Retinoids are also effective at helping to treat areas of hyperpigmentation in the skin. They work by encouraging the faster renewal of skin cells, pushing new skin cells to the surface of the skin to replace old ones.
When the skin is renewed, the pigmentation is more even, helping to lighten areas of skin darkened by hyperpigmentation.
Do retinoids really reduce wrinkles?
Yes, they can be effective at smoothing out the skin, reducing the appearance of wrinkles, in the same way, by stimulating a faster process of skin renewal.
What are retinoids found in?
Retinoids are found in a variety of skincare products, including face washes, cleansers, foams, creams and ointments.
Some products with weaker concentrations of retinol (not retinoids) are available to buy for use at home, but stronger retinoid based products are available for use by professionals in beauty salons and skin clinics. They’re also available on prescription from your GP or skin specialist.
When to use retinoids
Here at Sönd, we believe in the power of treating non conformist and stressed out skin with a holistic approach, including looking at diet and lifestyle activities such as quality of sleep, stress management and how often we exercise.
However, if making diet and lifestyle changes doesn’t help, and you’re still suffering the effects of acne spots and breakouts or hyperpigmentation problems, then you may benefit from topical retinoids.
How often to use retinoids?
When your doctor prescribes topical retinoids, they will advise you how frequently and for how long to use them, depending on your skin type and the severity of your acne or hyperpigmentation.

DIRECTIONS: Please copy the passage on retinoids above word for word, from its first sentence to its last.

DATASET RECORDS:
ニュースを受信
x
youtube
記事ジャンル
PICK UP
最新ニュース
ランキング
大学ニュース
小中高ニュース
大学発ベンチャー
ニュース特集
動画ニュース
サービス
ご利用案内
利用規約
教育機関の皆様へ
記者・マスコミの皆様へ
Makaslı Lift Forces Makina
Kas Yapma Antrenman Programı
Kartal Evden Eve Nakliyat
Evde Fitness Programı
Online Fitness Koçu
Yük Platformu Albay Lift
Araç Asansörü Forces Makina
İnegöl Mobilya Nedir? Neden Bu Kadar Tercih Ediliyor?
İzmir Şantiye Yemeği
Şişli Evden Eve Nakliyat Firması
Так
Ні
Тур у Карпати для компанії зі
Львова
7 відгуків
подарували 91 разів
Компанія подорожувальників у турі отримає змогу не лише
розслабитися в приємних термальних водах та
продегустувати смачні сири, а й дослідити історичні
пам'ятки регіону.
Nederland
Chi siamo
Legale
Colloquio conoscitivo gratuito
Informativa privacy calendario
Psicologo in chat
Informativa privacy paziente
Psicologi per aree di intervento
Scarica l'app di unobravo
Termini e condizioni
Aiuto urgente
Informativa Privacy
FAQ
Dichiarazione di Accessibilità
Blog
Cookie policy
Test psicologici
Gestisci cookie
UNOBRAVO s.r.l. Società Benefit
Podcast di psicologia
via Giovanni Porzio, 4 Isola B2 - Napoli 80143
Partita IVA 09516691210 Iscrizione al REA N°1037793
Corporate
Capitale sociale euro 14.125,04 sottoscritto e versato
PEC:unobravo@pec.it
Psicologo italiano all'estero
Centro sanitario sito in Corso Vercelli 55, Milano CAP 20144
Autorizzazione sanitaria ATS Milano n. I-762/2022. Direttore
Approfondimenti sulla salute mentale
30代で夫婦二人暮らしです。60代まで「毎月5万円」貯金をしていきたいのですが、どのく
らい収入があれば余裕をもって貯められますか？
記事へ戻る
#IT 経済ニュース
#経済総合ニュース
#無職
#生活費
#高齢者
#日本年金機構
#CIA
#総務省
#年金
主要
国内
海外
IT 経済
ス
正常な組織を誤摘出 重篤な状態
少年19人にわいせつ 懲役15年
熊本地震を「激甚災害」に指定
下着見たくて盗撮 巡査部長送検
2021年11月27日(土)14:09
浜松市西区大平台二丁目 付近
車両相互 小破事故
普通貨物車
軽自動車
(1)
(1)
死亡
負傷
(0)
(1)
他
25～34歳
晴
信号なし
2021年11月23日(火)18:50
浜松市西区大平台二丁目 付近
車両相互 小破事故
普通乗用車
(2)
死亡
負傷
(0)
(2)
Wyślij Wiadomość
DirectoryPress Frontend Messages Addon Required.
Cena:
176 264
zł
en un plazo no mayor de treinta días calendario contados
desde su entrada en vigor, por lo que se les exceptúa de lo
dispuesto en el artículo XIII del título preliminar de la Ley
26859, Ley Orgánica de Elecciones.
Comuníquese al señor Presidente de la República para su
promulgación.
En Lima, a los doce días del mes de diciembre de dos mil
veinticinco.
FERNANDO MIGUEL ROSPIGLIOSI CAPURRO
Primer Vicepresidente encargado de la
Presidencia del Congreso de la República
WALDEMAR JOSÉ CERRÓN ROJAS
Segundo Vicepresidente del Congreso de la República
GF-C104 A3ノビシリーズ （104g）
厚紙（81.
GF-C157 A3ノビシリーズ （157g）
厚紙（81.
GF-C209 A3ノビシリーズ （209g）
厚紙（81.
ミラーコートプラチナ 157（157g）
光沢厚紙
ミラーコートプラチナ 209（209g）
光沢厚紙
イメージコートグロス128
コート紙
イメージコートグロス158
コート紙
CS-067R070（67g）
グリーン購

WRITTEN SOLUTION:
Retinoids are also effective at helping to treat areas of hyperpigmentation in the skin. They work by encouraging the faster renewal of skin cells, pushing new skin cells to the surface of the skin to replace old ones.
When the skin is renewed, the pigmentation is more even, helping to lighten areas of skin darkened by hyperpigmentation.
Do retinoids really reduce wrinkles?
Yes, they can be effective at smoothing out the skin, reducing the appearance of wrinkles, in the same way, by stimulating a faster process of skin renewal.
What are retinoids found in?
Retinoids are found in a variety of skincare products, including face washes, cleansers, foams, creams and ointments.
Some products with weaker concentrations of retinol (not retinoids) are available to buy for use at home, but stronger retinoid based products are available for use by professionals in beauty salons and skin clinics. They’re also available on prescription from your GP or skin specialist.
When to use retinoids
Here at Sönd, we believe in the power of treating non conformist and stressed out skin with a holistic approach, including looking at diet and lifestyle activities such as quality of sleep, stress management and how often we exercise.
However, if making diet and lifestyle changes doesn’t help, and you’re still suffering the effects of acne spots and breakouts or hyperpigmentation problems, then you may benefit from topical retinoids.
How often to use retinoids?
When your doctor prescribes topical retinoids, they will advise you how frequently and for how long to use them, depending on your skin type and the severity of your acne or hyperpigmentation.